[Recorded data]
==========
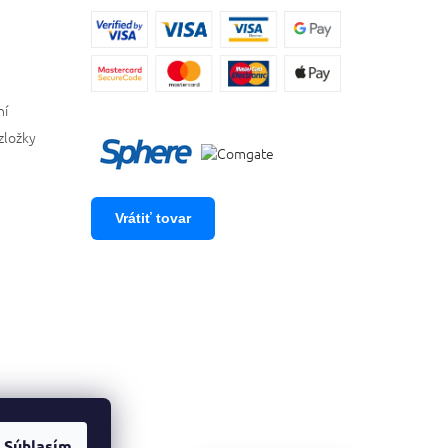
ní
zložky
Vrátiť tovar
Súhlasím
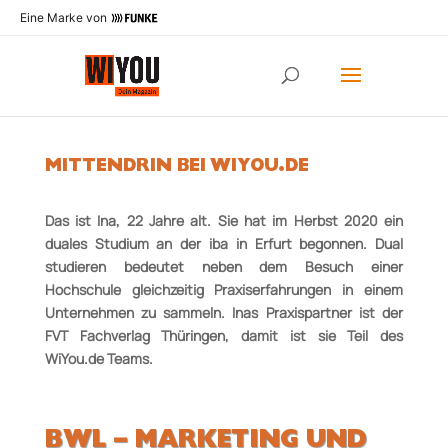
Eine Marke von
MITTENDRIN BEI WIYOU.DE
Das ist Ina, 22 Jahre alt. Sie hat im Herbst 2020 ein
duales Studium an der iba in Erfurt begonnen. Dual
studieren bedeutet neben dem Besuch einer
Hochschule gleichzeitig Praxiserfahrungen in einem
Unternehmen zu sammeln. Inas Praxispartner ist der
FVT Fachverlag Thüringen, damit ist sie Teil des
WiYou.de­ Teams.
BWL – MARKETING UND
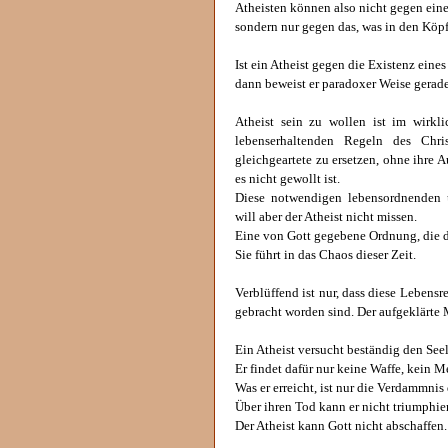
Atheisten können also nicht gegen eine
sondern nur gegen das, was in den Köpf
Ist ein Atheist gegen die Existenz eines
dann beweist er paradoxer Weise gerade
Atheist sein zu wollen ist im wirkli
lebenserhaltenden Regeln des Chr
gleichgeartete zu ersetzen, ohne ihre 
es nicht gewollt ist.
Diese notwendigen lebensordnenden 
will aber der Atheist nicht missen.
Eine von Gott gegebene Ordnung, die d
Sie führt in das Chaos dieser Zeit.
Verblüffend ist nur, dass diese Lebens
gebracht worden sind. Der aufgeklärte 
Ein Atheist versucht beständig den See
Er findet dafür nur keine Waffe, kein M
Was er erreicht, ist nur die Verdammnis 
Über ihren Tod kann er nicht triumphie
Der Atheist kann Gott nicht abschaffen.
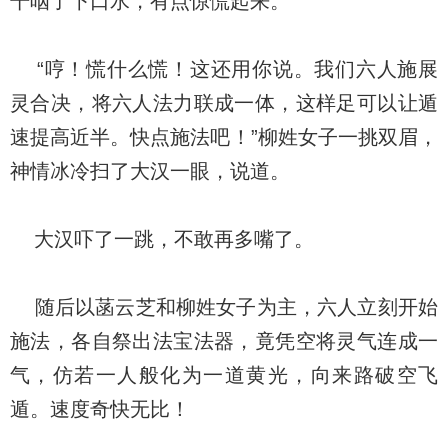
干咽了下口水，有点惊慌起来。
“哼！慌什么慌！这还用你说。我们六人施展
灵合决，将六人法力联成一体，这样足可以让遁
速提高近半。快点施法吧！”柳姓女子一挑双眉，
神情冰冷扫了大汉一眼，说道。
大汉吓了一跳，不敢再多嘴了。
随后以菡云芝和柳姓女子为主，六人立刻开始
施法，各自祭出法宝法器，竟凭空将灵气连成一
气，仿若一人般化为一道黄光，向来路破空飞
遁。速度奇快无比！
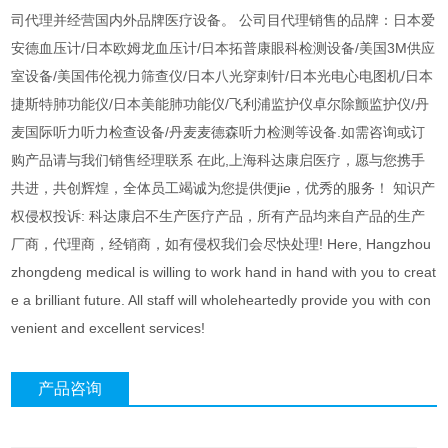
司代理并经营国内外品牌医疗设备。 公司目代理销售的品牌：日本爱
安德血压计/日本欧姆龙血压计/日本拓普康眼科检测设备/美国3M供应
室设备/美国伟伦视力筛查仪/日本八光穿刺针/日本光电心电图机/日本
捷斯特肺功能仪/日本美能肺功能仪/飞利浦监护仪卓尔除颤监护仪/丹
麦国际听力听力检查设备/丹麦麦德森听力检测等设备.如需咨询或订
购产品请与我们销售经理联系 在此,上海科达康启医疗，愿与您携手
共进，共创辉煌，全体员工竭诚为您提供便jie，优秀的服务！ 知识产
权侵权投诉: 科达康启不生产医疗产品，所有产品均来自产品的生产
厂商，代理商，经销商，如有侵权我们会尽快处理! Here, Hangzhou
zhongdeng medical is willing to work hand in hand with you to creat
e a brilliant future. All staff will wholeheartedly provide you with con
venient and excellent services!
产品咨询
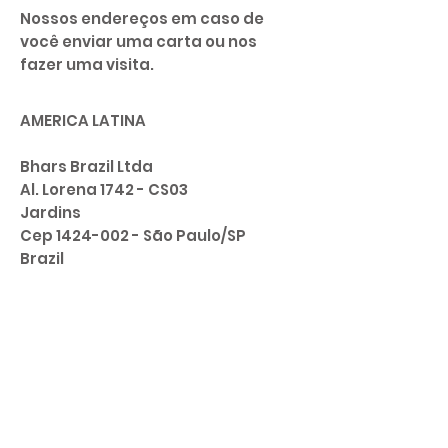
Nossos endereços em caso de
você enviar uma carta ou nos
fazer uma visita.
AMERICA LATINA
Bhars Brazil Ltda
Al. Lorena 1742 - CS03
Jardins
Cep
1424-002
- São Paulo/SP
Brazil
==========
Reproduce all entries without any change, and omit the pictures.

ní
zložky
Vrátiť tovar
Súhlasím
Eine Marke von
MITTENDRIN BEI WIYOU.DE
Das ist Ina, 22 Jahre alt. Sie hat im Herbst 2020 ein
duales Studium an der iba in Erfurt begonnen. Dual
studieren bedeutet neben dem Besuch einer
Hochschule gleichzeitig Praxiserfahrungen in einem
Unternehmen zu sammeln. Inas Praxispartner ist der
FVT Fachverlag Thüringen, damit ist sie Teil des
WiYou.de­ Teams.
BWL – MARKETING UND
Atheisten können also nicht gegen eine
sondern nur gegen das, was in den Köpf
Ist ein Atheist gegen die Existenz eines
dann beweist er paradoxer Weise gerade
Atheist sein zu wollen ist im wirkli
lebenserhaltenden Regeln des Chr
gleichgeartete zu ersetzen, ohne ihre 
es nicht gewollt ist.
Diese notwendigen lebensordnenden 
will aber der Atheist nicht missen.
Eine von Gott gegebene Ordnung, die d
Sie führt in das Chaos dieser Zeit.
Verblüffend ist nur, dass diese Lebens
gebracht worden sind. Der aufgeklärte 
Ein Atheist versucht beständig den See
Er findet dafür nur keine Waffe, kein M
Was er erreicht, ist nur die Verdammnis 
Über ihren Tod kann er nicht triumphie
Der Atheist kann Gott nicht abschaffen.
干咽了下口水，有点惊慌起来。
“哼！慌什么慌！这还用你说。我们六人施展
灵合决，将六人法力联成一体，这样足可以让遁
速提高近半。快点施法吧！”柳姓女子一挑双眉，
神情冰冷扫了大汉一眼，说道。
大汉吓了一跳，不敢再多嘴了。
随后以菡云芝和柳姓女子为主，六人立刻开始
施法，各自祭出法宝法器，竟凭空将灵气连成一
气，仿若一人般化为一道黄光，向来路破空飞
遁。速度奇快无比！
司代理并经营国内外品牌医疗设备。 公司目代理销售的品牌：日本爱
安德血压计/日本欧姆龙血压计/日本拓普康眼科检测设备/美国3M供应
室设备/美国伟伦视力筛查仪/日本八光穿刺针/日本光电心电图机/日本
捷斯特肺功能仪/日本美能肺功能仪/飞利浦监护仪卓尔除颤监护仪/丹
麦国际听力听力检查设备/丹麦麦德森听力检测等设备.如需咨询或订
购产品请与我们销售经理联系 在此,上海科达康启医疗，愿与您携手
共进，共创辉煌，全体员工竭诚为您提供便jie，优秀的服务！ 知识产
权侵权投诉: 科达康启不生产医疗产品，所有产品均来自产品的生产
厂商，代理商，经销商，如有侵权我们会尽快处理! Here, Hangzhou
zhongdeng medical is willing to work hand in hand with you to creat
e a brilliant future. All staff will wholeheartedly provide you with con
venient and excellent services!
产品咨询
Nossos endereços em caso de
você enviar uma carta ou nos
fazer uma visita.
AMERICA LATINA
Bhars Brazil Ltda
Al. Lorena 1742 - CS03
Jardins
Cep
1424-002
- São Paulo/SP
Brazil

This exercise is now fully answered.